While Zane’s recent adoption has proven to be a high point in the family’s roller coaster ride, the addition of “Baby Moses” in late March provided a butterfly-in-the-stomach moment for them.
Moses is named for the Texas Safe Haven Law - commonly referred to as the Baby Moses Law - that allows parents unable to care for a newborn the ability to bring the child to a designated safe place, with no questions asked.
The Varlacks had indicated they would be willing to adopt an infant, but the day Moses arrived, they were presented with a quick-response proposal by CPS: Would they be willing to make the decision to adopt this child they’d never fostered - or even seen?
Faith recalled the phone conversation. “They said, ‘There’s a baby, and it’s under the Baby Moses law, so it’s going to go to adoption. Are you interested?’” she said. “I was like, ‘What? You’ve got to be kidding.’”
The family’s response was immediate. “Well, just throw our name in there and we’ll see,” she told the caseworker. “I doubted it would happen because there’s just so many people. And then he called back and said, ‘They chose you. CPS chose you.’”
“We got the call on Friday and then he came to us on Saturday,” she said. “Again, I felt that same responsibility, like God chose us, because there’s a lot of people that could have been chosen in the situation. He thought we were good enough, deserving enough to raise this child.”
The Varlacks hope to adopt baby Moses in the near future, their fifth child. Cherish, 24, is their oldest. She said her parents’ commitment to children has given her a lot of respect for them.
“In that way, my opinion of them hasn’t changed much,” Cherish said. “They’re great, but I think I have a lot more respect for them and now know how much work it was to have three toddlers at the same time.”
Reflecting on their foster and adoptive journey – all of the roller coaster’s ups and downs — Faith reflected on how it’s been a spiritual journey as well.
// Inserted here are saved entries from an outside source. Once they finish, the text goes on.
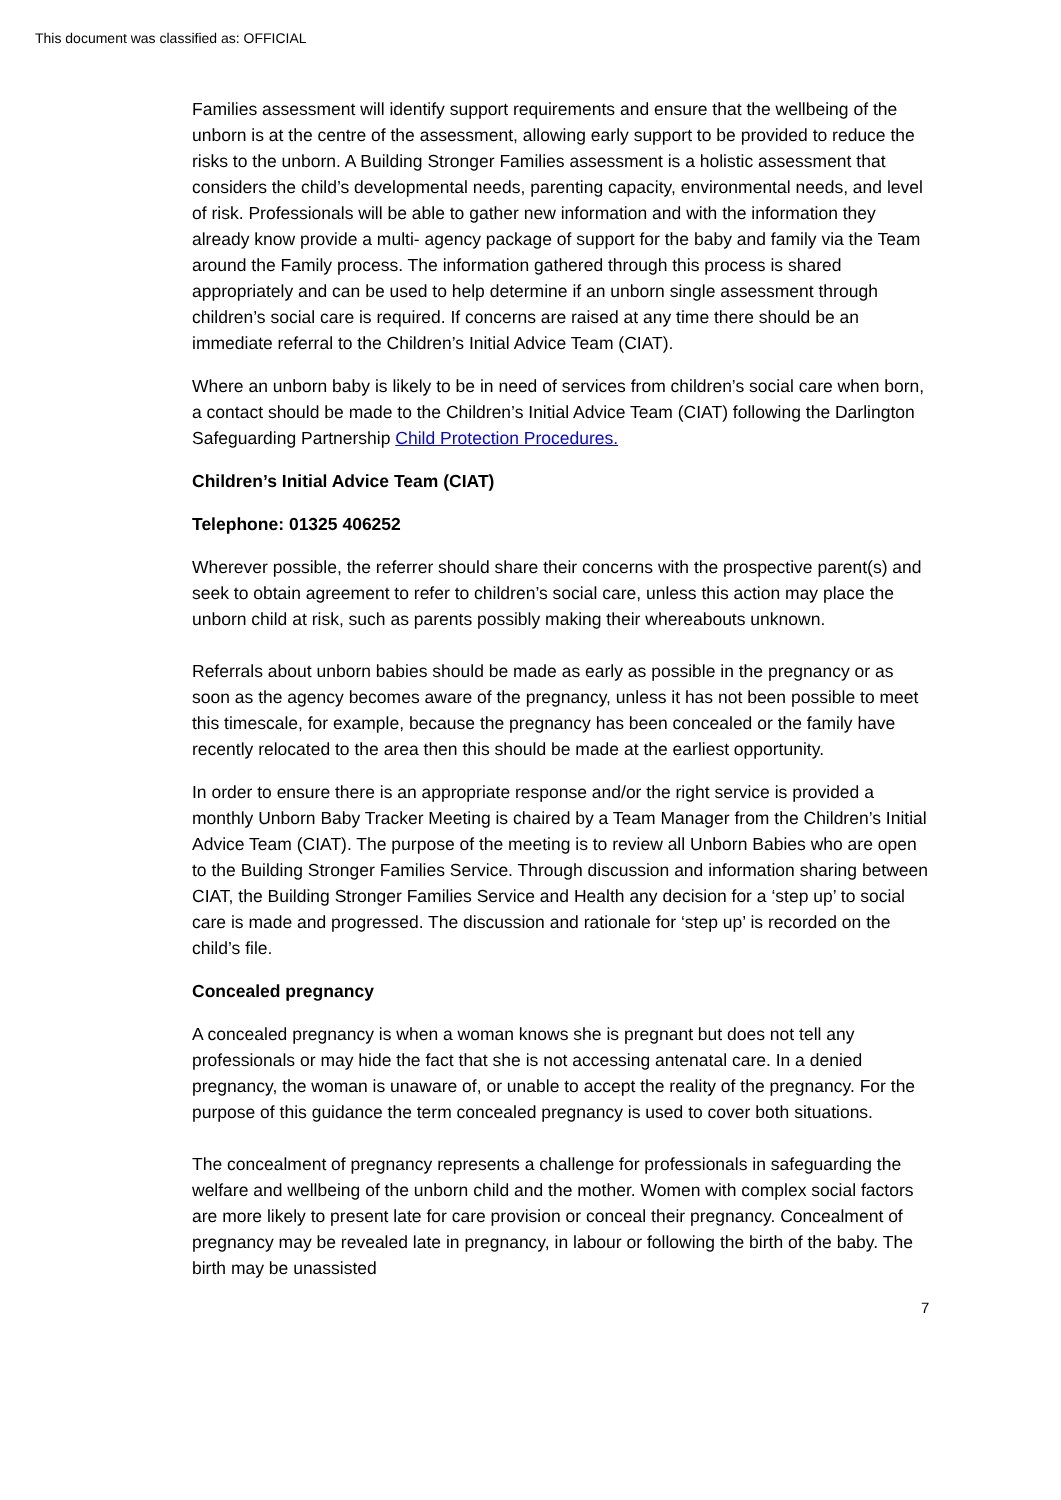This document was classified as: OFFICIAL
Families assessment will identify support requirements and ensure that the wellbeing of the unborn is at the centre of the assessment, allowing early support to be provided to reduce the risks to the unborn. A Building Stronger Families assessment is a holistic assessment that considers the child’s developmental needs, parenting capacity, environmental needs, and level of risk. Professionals will be able to gather new information and with the information they already know provide a multi- agency package of support for the baby and family via the Team around the Family process. The information gathered through this process is shared appropriately and can be used to help determine if an unborn single assessment through children’s social care is required. If concerns are raised at any time there should be an immediate referral to the Children’s Initial Advice Team (CIAT).
Where an unborn baby is likely to be in need of services from children’s social care when born, a contact should be made to the Children’s Initial Advice Team (CIAT) following the Darlington Safeguarding Partnership Child Protection Procedures.
Children’s Initial Advice Team (CIAT)
Telephone: 01325 406252
Wherever possible, the referrer should share their concerns with the prospective parent(s) and seek to obtain agreement to refer to children’s social care, unless this action may place the unborn child at risk, such as parents possibly making their whereabouts unknown.
Referrals about unborn babies should be made as early as possible in the pregnancy or as soon as the agency becomes aware of the pregnancy, unless it has not been possible to meet this timescale, for example, because the pregnancy has been concealed or the family have recently relocated to the area then this should be made at the earliest opportunity.
In order to ensure there is an appropriate response and/or the right service is provided a monthly Unborn Baby Tracker Meeting is chaired by a Team Manager from the Children’s Initial Advice Team (CIAT). The purpose of the meeting is to review all Unborn Babies who are open to the Building Stronger Families Service. Through discussion and information sharing between CIAT, the Building Stronger Families Service and Health any decision for a ‘step up’ to social care is made and progressed. The discussion and rationale for ‘step up’ is recorded on the child’s file.
Concealed pregnancy
A concealed pregnancy is when a woman knows she is pregnant but does not tell any professionals or may hide the fact that she is not accessing antenatal care. In a denied pregnancy, the woman is unaware of, or unable to accept the reality of the pregnancy. For the purpose of this guidance the term concealed pregnancy is used to cover both situations.
The concealment of pregnancy represents a challenge for professionals in safeguarding the welfare and wellbeing of the unborn child and the mother. Women with complex social factors are more likely to present late for care provision or conceal their pregnancy. Concealment of pregnancy may be revealed late in pregnancy, in labour or following the birth of the baby. The birth may be unassisted
7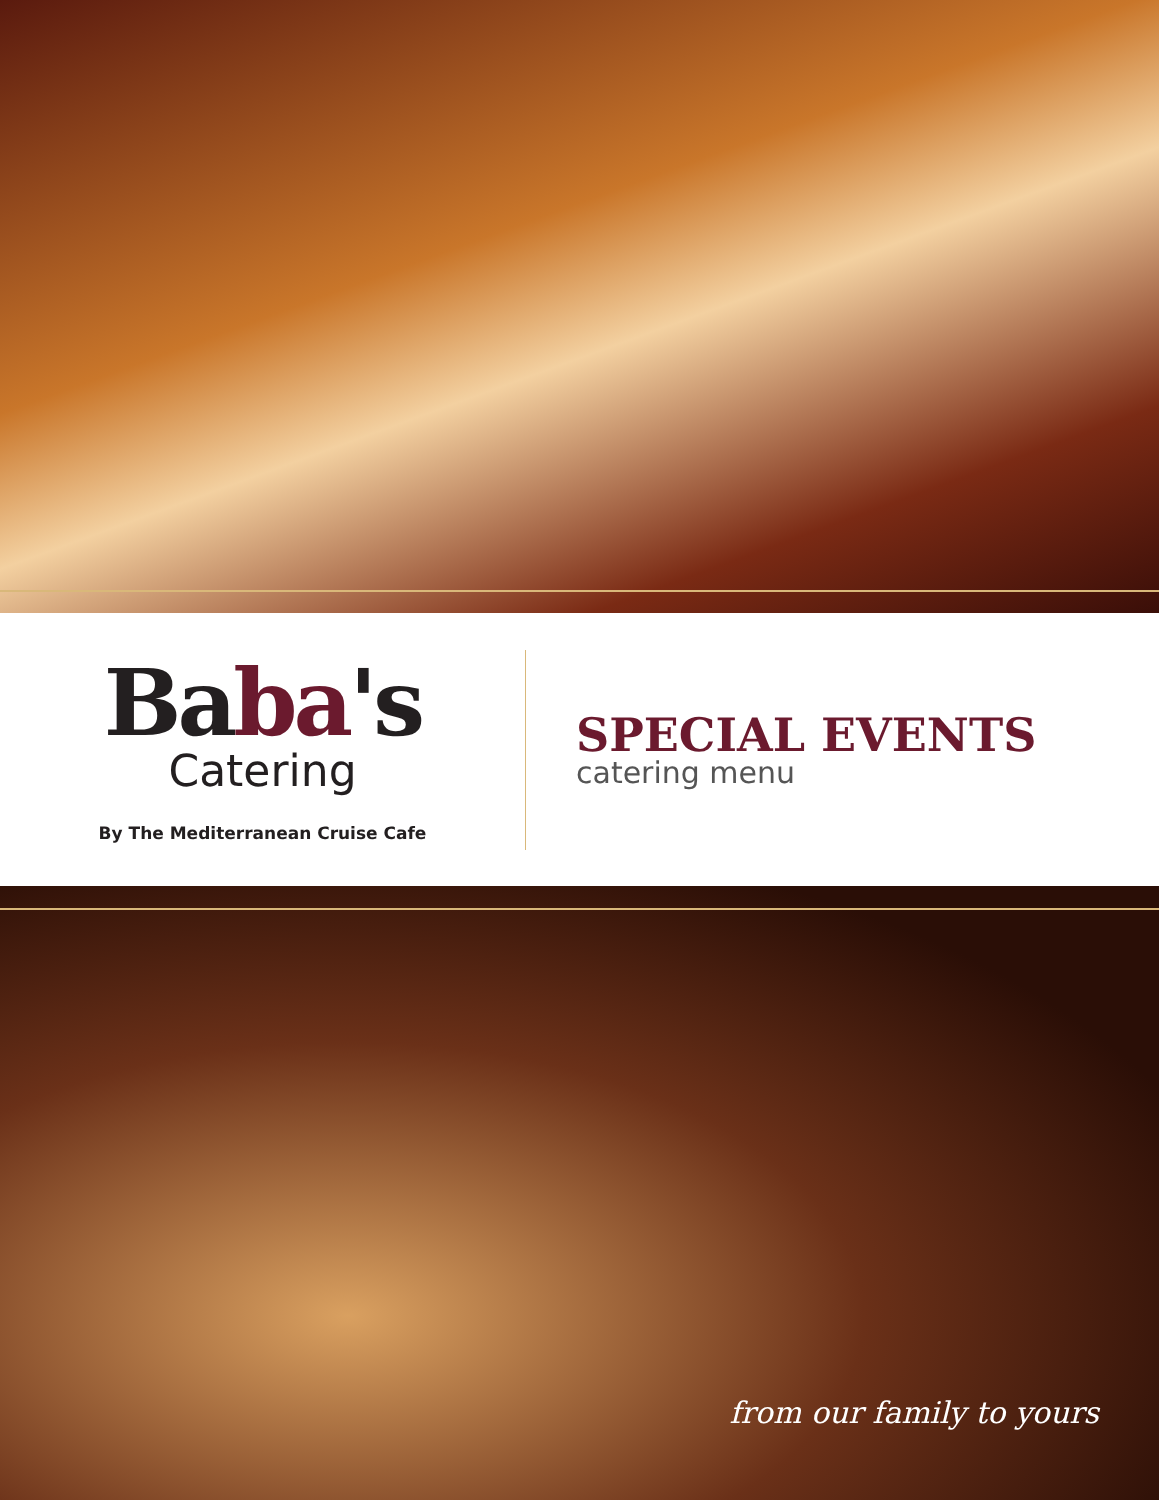Baba's
Catering
By The Mediterranean Cruise Cafe
SPECIAL EVENTS
catering menu
from our family to yours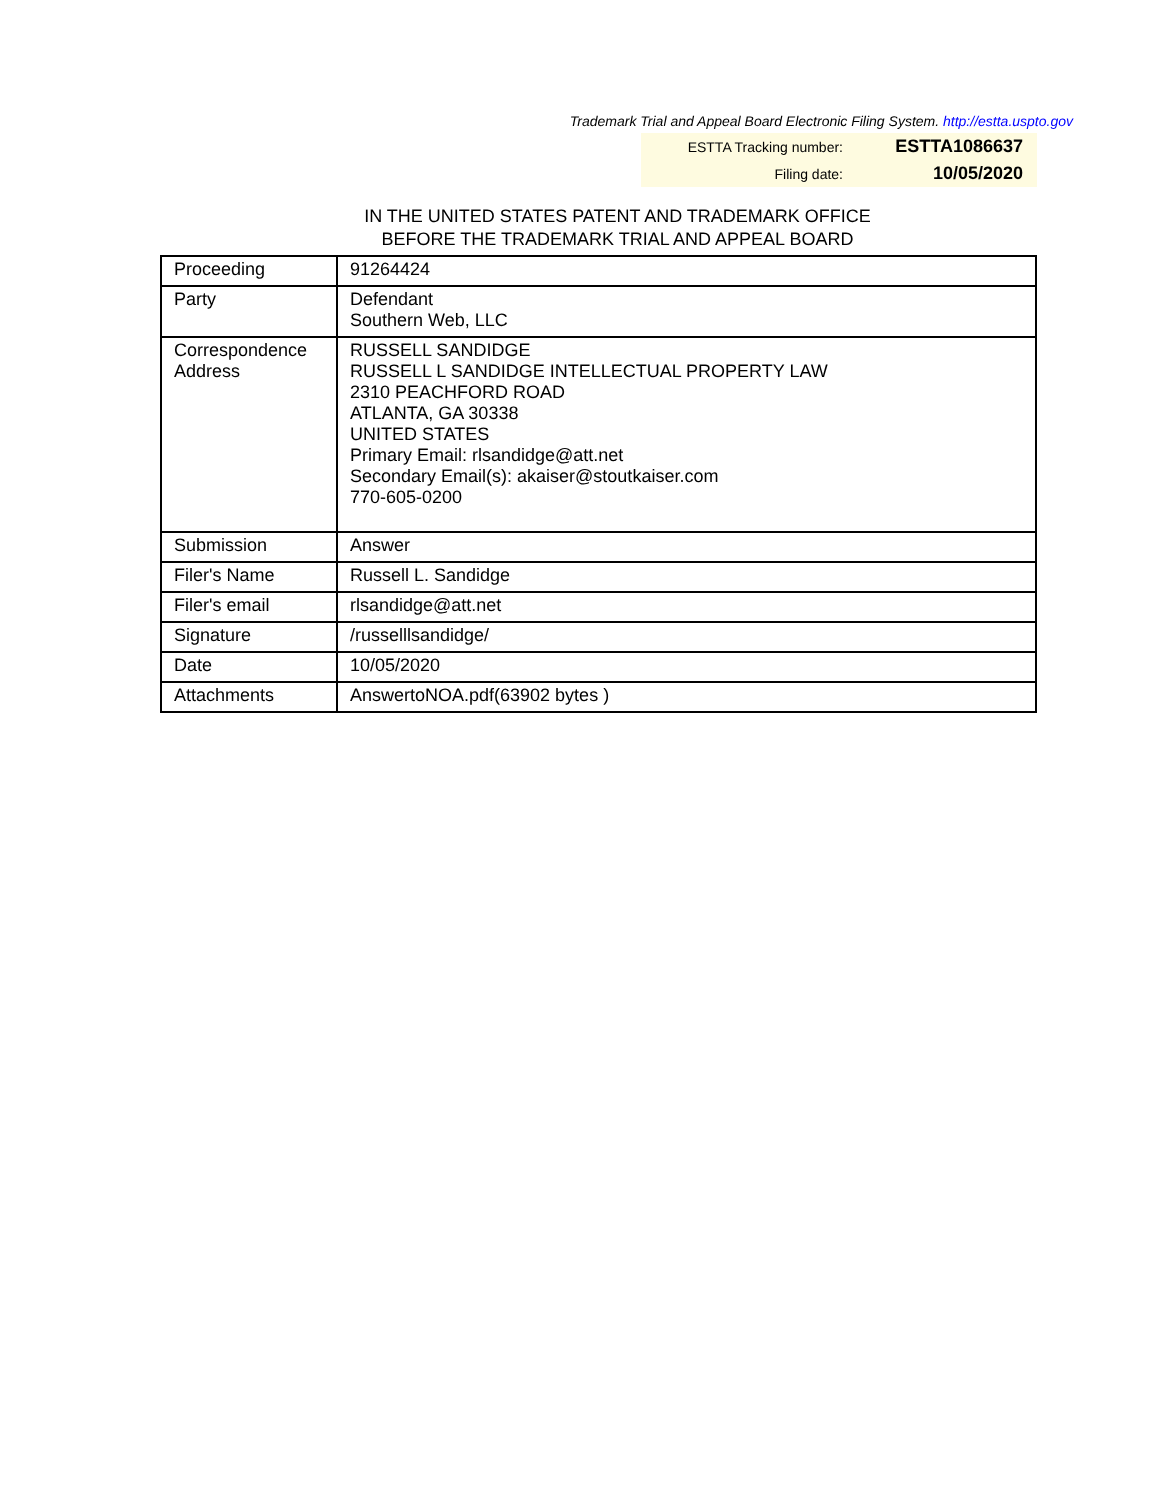Trademark Trial and Appeal Board Electronic Filing System. http://estta.uspto.gov
ESTTA Tracking number: ESTTA1086637
Filing date: 10/05/2020
IN THE UNITED STATES PATENT AND TRADEMARK OFFICE
BEFORE THE TRADEMARK TRIAL AND APPEAL BOARD
| Proceeding | 91264424 |
| Party | Defendant Southern Web, LLC |
| Correspondence Address | RUSSELL SANDIDGE RUSSELL L SANDIDGE INTELLECTUAL PROPERTY LAW 2310 PEACHFORD ROAD ATLANTA, GA 30338 UNITED STATES Primary Email: rlsandidge@att.net Secondary Email(s): akaiser@stoutkaiser.com 770-605-0200 |
| Submission | Answer |
| Filer's Name | Russell L. Sandidge |
| Filer's email | rlsandidge@att.net |
| Signature | /russelllsandidge/ |
| Date | 10/05/2020 |
| Attachments | AnswertoNOA.pdf(63902 bytes ) |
“It’s so hard to believe. I’m pinching myself,” she said. “We have six children right now and we’ve fostered over 12, but my prayer is that these boys would feel loved, and not just loved by us but loved by God.
“I know God has a purpose for them,” she said. “We got the opportunity to be in their lives and that they will just be happy and really, really will serve God. I want them to do really great things. I really have dreams for them to do that because I don’t think it was an accident that they were with us.”